Jemand, der sich nicht leicht entmutigen lässt und trotz Herausforderungen weiter seinen Weg geht.

Manchmal ist es genau diese Unerschrockenheit, die uns durch schwierige Zeiten bringt.

Menschen sind in manchen Zeiten enttäuscht über das was sich ereignet.

Hoffnungen und Erwartungen zerschlagen sich.

Wir befinden uns in einer Zeit, wo vielen Wohlstandskinder alles selbstverständlich erscheint,

man mit wenigen Selfies viel Geld verdienen kann, man muss nur genügend Follower haben und Studienabrecher oder ewige Studenten Karriere machen.

Das Gefühl entsteht, dass sich Arbeit nicht lohnt.

Und für Probleme sind die Alten zuständig, die haben das ja verursacht.

Reflektiert man dies und analysiert Zeit und Gesellschaft stellt man fest,

dass viele Menschen gibt, die ähnliche Gefühle von Enttäuschung und Unsicherheit teilen.

Die Erwartungen und Hoffnungen, die man an eine bessere Zukunft hatte, können leicht zerbrechen, wenn die Realität nicht mithält.

Es ist auch verständlich, dass der rasante Wandel und die neuen Möglichkeiten, die insbesondere durch soziale Medien und die digitale Welt entstanden sind, traditionelle Wertvorstellungen und Erwartungen verändern.

Das Gefühl, dass harte Arbeit nicht mehr die gleiche Bedeutung hat wie früher, kann frustrierend sein.

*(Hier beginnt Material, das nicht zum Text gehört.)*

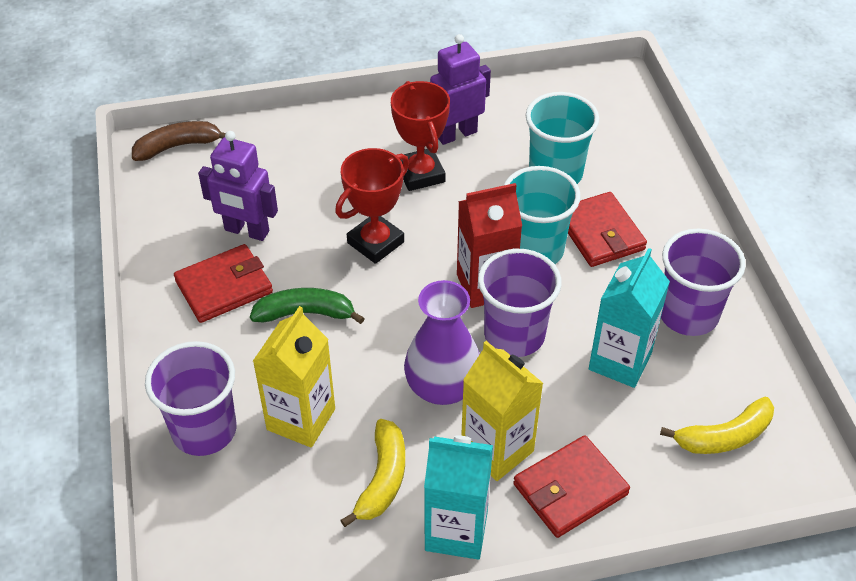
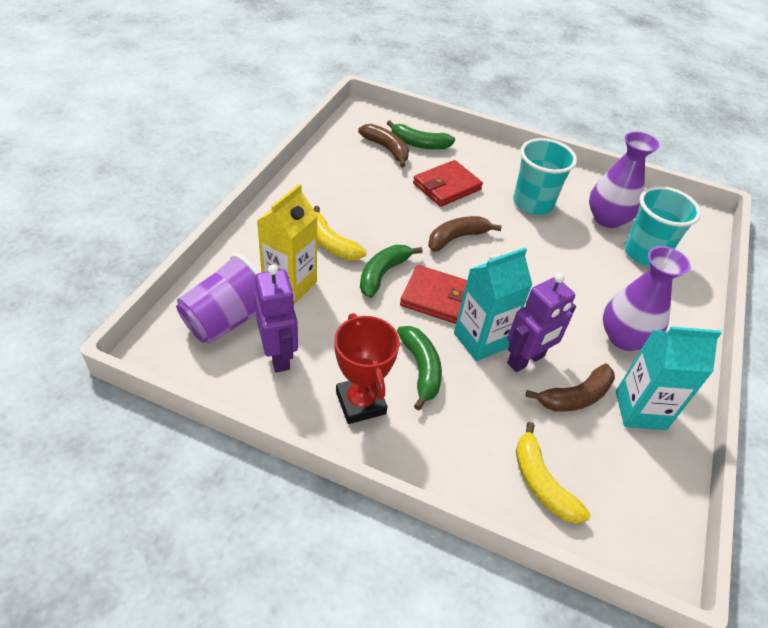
brown banana: 1 -> 3
green banana: 1 -> 3
purple cup: 3 -> 1
purple vase: 1 -> 2
red carton: 1 -> 0
red trophy: 2 -> 1
red wallet: 3 -> 2
yellow carton: 2 -> 1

Doch haben nicht alle Zeiten Challenges.

Eine Generation erlebt einen Krieg, sie baut alles Zerstörte wieder auf, ihre Kinder leiden noch unter den Folgen, erarbeiten sich einen Wohlstand und Sicherheit,

aber die darauffolgende kennt das alles nicht mehr und alles kann wieder von vorn anfangen.

Es geschieht alles parallel , weil wir in unterschiedlichen Regionen verschiedenste Entwicklungen und Geschehnisse haben.

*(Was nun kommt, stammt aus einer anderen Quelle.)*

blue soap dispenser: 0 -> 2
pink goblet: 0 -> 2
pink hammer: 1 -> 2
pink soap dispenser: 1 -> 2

Was bei den einen morgen sein wird, war bei den anderen gestern.

Vielleicht kommt unverhofft ein Hoffnungsschimmer, ein Lernen aus der Geschichte, wie ein blauer Streifen am nebligen Horizont, ein Sonnenstrahl des Schicksals.

Jede Generation steht vor ihren eigenen Kämpfen und kann dabei aus den Lehren der Vergangenheit schöpfen.

Auch in schwierigen Zeiten sollten wir die Hoffnung nie aufgeben, denn manchmal kommen die besten Lösungen und schönsten Überraschungen, wenn wir sie am wenigsten erwarten.

Vielleicht sollte man die Hoffnung auf das Unverhoffte nie aufgeben.